Segment Start: INPUT DATA

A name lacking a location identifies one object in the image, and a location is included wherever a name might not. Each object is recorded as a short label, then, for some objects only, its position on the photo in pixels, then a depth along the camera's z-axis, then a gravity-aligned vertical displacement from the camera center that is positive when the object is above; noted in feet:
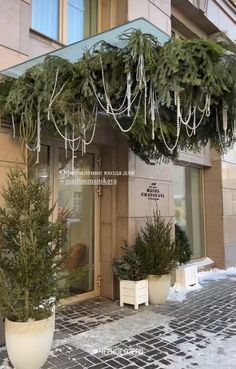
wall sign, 20.29 +1.25
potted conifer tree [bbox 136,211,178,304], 17.35 -2.20
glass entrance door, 17.83 +0.42
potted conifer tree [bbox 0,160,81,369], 10.21 -1.60
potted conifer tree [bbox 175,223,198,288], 21.33 -3.19
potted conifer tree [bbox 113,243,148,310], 16.84 -3.07
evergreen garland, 10.50 +4.13
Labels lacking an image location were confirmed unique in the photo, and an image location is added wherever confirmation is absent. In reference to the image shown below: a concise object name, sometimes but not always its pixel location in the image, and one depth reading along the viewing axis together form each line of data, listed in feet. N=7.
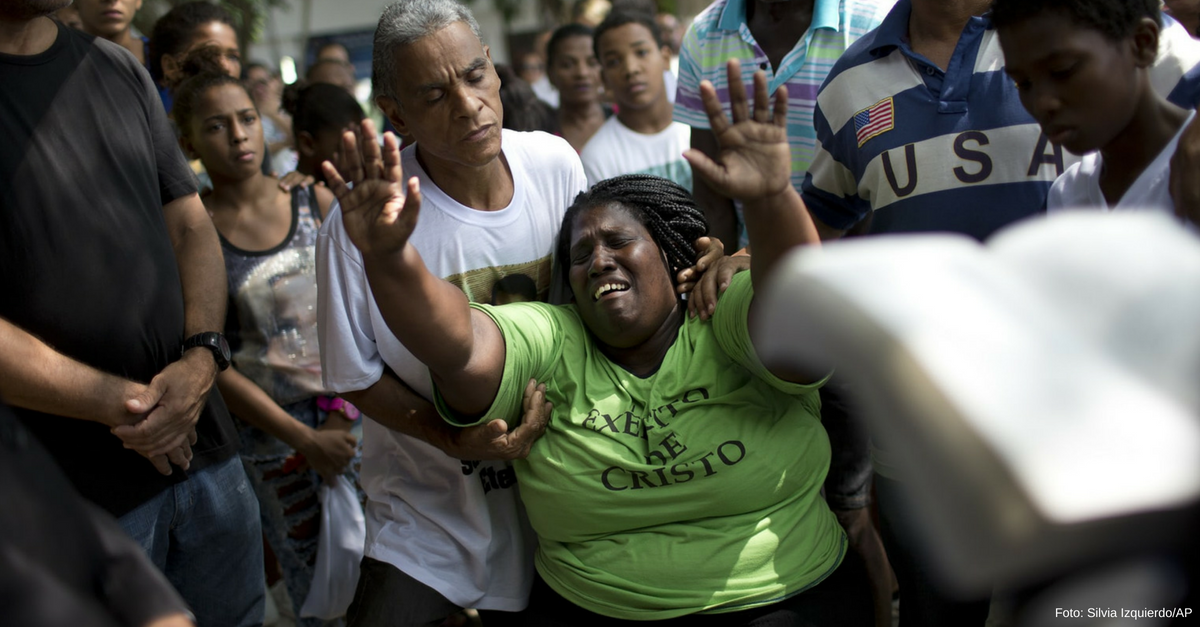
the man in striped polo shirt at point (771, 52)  10.40
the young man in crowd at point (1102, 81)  5.97
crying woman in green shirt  7.07
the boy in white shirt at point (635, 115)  14.19
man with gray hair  8.21
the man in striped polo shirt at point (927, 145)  7.63
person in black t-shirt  7.45
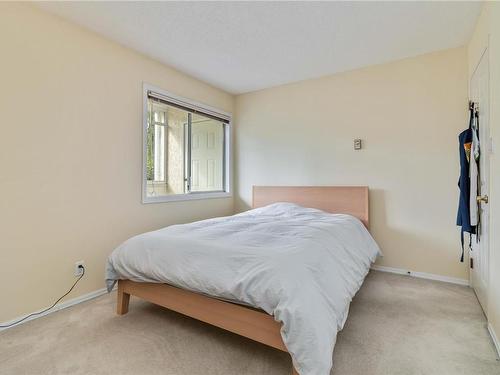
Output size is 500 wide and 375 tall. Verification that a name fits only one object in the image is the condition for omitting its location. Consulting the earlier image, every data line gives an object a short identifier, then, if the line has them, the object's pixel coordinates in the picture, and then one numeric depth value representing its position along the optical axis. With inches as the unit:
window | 131.1
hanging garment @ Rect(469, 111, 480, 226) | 82.7
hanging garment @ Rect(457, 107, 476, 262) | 85.1
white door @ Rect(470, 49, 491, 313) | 77.3
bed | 50.4
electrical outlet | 93.4
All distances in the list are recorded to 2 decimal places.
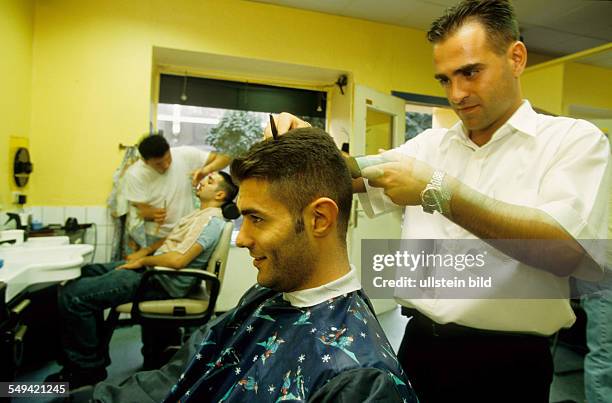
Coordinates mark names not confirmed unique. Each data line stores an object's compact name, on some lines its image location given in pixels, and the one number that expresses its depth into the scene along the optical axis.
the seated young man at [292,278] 0.90
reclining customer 2.21
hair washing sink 1.52
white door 3.54
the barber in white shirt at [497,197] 0.88
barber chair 2.25
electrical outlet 2.87
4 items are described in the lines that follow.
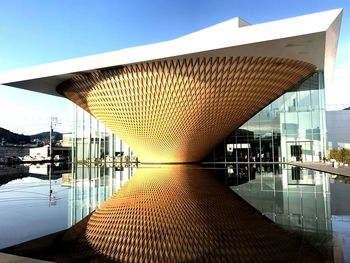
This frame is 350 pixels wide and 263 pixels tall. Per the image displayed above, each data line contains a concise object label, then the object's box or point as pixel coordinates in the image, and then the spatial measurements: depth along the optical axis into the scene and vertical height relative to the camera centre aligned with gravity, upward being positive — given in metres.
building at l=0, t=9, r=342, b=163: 14.53 +4.28
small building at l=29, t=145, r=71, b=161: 58.06 +0.13
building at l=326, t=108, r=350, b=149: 32.62 +2.03
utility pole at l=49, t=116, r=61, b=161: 51.17 +4.90
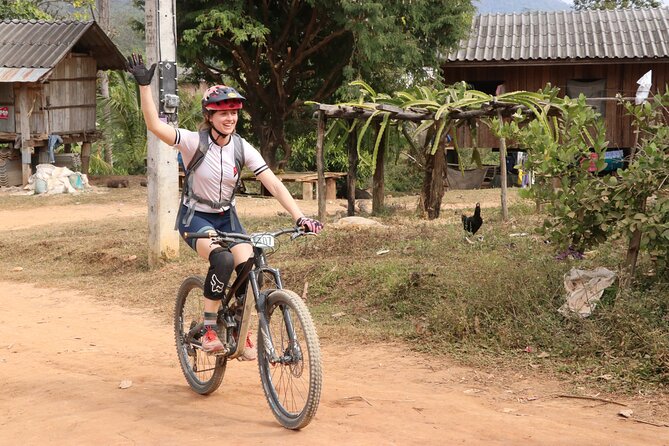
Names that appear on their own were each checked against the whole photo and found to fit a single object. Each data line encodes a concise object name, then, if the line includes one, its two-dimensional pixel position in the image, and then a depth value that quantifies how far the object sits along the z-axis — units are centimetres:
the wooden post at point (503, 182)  1241
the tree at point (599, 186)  645
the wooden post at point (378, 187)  1389
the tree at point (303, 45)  1962
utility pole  993
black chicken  989
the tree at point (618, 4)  3338
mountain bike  454
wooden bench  2014
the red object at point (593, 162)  692
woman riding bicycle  512
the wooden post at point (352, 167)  1372
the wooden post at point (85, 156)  2405
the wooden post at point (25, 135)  2164
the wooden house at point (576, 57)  2147
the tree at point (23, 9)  2745
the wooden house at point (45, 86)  2155
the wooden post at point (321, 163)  1273
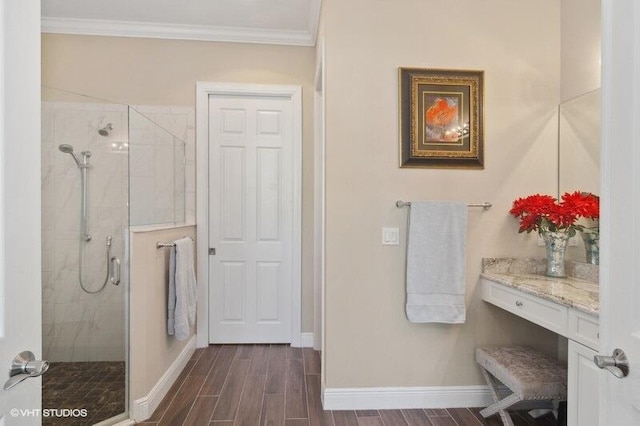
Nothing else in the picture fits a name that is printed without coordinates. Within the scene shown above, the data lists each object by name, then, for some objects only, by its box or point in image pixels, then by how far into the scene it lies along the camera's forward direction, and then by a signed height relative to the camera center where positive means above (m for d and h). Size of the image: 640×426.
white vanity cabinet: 1.40 -0.56
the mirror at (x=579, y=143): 1.96 +0.42
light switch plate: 2.17 -0.17
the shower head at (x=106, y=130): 2.40 +0.57
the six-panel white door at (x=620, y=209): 0.73 +0.00
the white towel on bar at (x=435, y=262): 2.11 -0.33
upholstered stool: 1.66 -0.87
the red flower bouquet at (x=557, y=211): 1.87 +0.00
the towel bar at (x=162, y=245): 2.30 -0.25
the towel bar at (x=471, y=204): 2.13 +0.04
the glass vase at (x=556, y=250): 1.99 -0.24
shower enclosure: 2.12 -0.16
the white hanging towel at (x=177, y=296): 2.38 -0.63
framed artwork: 2.16 +0.60
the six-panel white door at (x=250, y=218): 3.18 -0.08
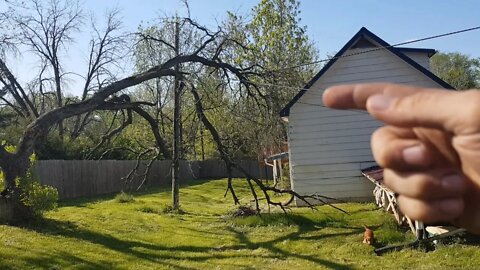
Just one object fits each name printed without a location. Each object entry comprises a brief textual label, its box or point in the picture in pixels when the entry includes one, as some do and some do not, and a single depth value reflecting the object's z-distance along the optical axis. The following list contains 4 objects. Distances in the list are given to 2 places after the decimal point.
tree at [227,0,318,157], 15.13
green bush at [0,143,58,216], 12.86
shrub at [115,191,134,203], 20.67
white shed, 16.23
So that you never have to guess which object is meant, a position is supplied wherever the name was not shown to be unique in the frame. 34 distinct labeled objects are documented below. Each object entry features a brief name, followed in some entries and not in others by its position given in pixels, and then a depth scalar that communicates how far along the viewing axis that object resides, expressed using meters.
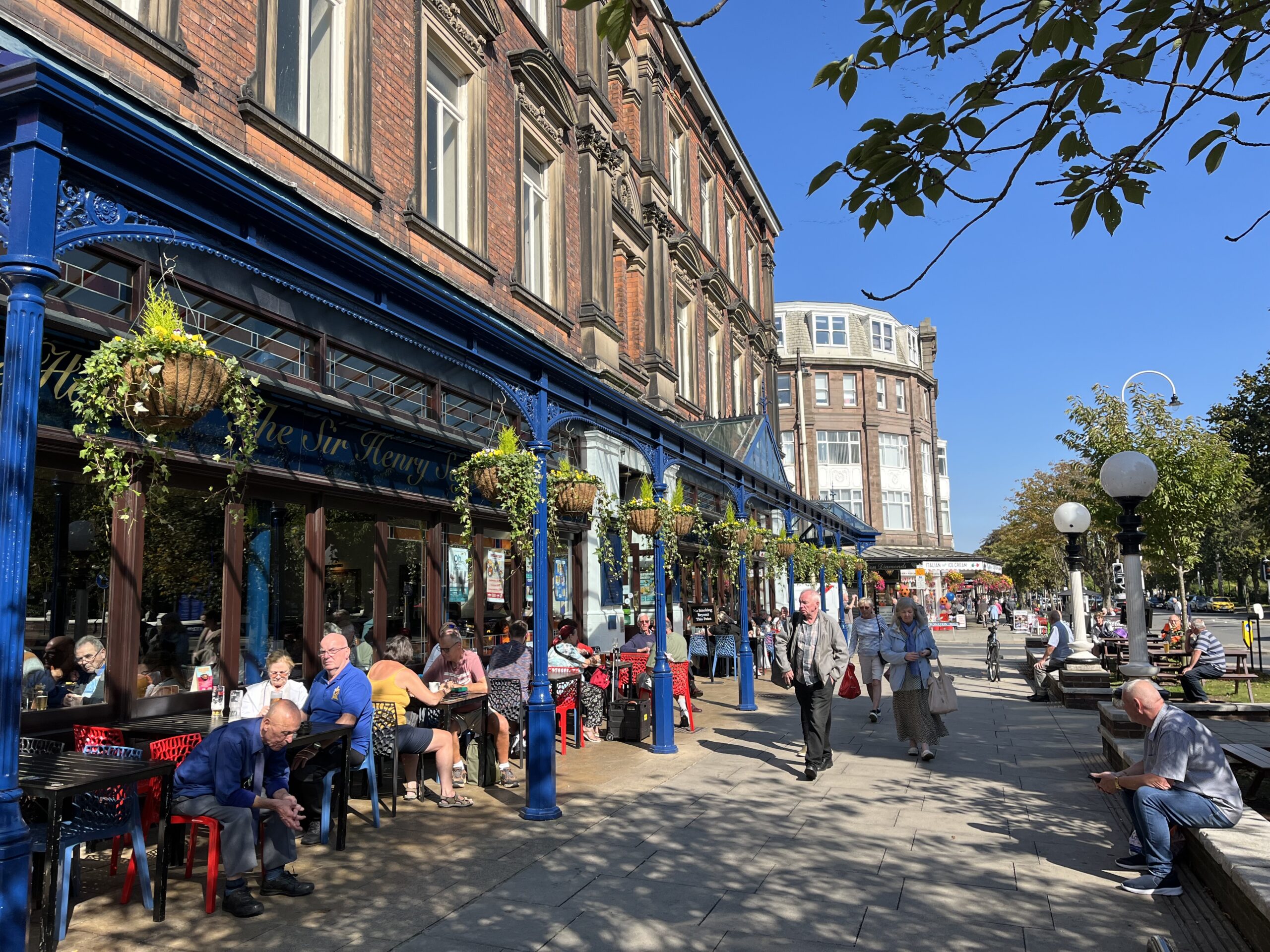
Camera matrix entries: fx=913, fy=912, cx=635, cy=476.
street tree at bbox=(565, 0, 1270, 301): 3.81
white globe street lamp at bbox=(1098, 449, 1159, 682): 8.38
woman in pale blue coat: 9.40
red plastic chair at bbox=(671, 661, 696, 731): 11.58
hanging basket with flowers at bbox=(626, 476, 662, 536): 11.24
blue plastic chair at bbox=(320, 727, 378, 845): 6.26
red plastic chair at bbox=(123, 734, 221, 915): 5.02
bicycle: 17.30
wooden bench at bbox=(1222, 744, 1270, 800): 6.15
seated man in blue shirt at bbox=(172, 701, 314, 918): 4.95
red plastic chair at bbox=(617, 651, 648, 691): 11.85
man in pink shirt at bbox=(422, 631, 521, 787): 8.35
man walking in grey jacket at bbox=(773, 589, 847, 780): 8.58
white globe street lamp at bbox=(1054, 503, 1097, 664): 14.56
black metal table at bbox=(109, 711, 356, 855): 5.92
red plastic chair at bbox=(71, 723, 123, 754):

Segment End: INPUT DATA

— WORK TO BE COMPLETED —
Using the entries above, extract exactly the lines from the one that contains "barber chair 2.25" through the one that contains "the tree at point (599, 186)". Do not carry over any pictures.

— SOLUTION FOR THIS TASK —
barber chair 2.25
electrical outlet 2.87
4 items are described in the lines that follow.
This frame is 350 pixels wide and 263 pixels tall. Per the image displayed above, each data line contains a concise object label, then the object's box or point as pixel coordinates in the image, and then the spatial measurements: depth along the optical axis into the scene and vertical height relative to the camera centre aligned with gravity, upward being positive — given in metres.
building at l=0, t=9, r=342, b=163: 14.53 +4.28
small building at l=29, t=145, r=71, b=161: 58.06 +0.13
building at l=326, t=108, r=350, b=149: 32.62 +2.03
utility pole at l=49, t=116, r=61, b=161: 51.17 +4.90
Names that appear on their own were each checked against the whole photo and found to fit a single object. Each data line encodes a concise object name, then, if the line includes one, its two-dimensional pixel position in the image, and then a depth value that quantifies how far the object sits along the z-axis — units are centimetres:
the wooden post at point (503, 182)  1241
the tree at point (599, 186)  645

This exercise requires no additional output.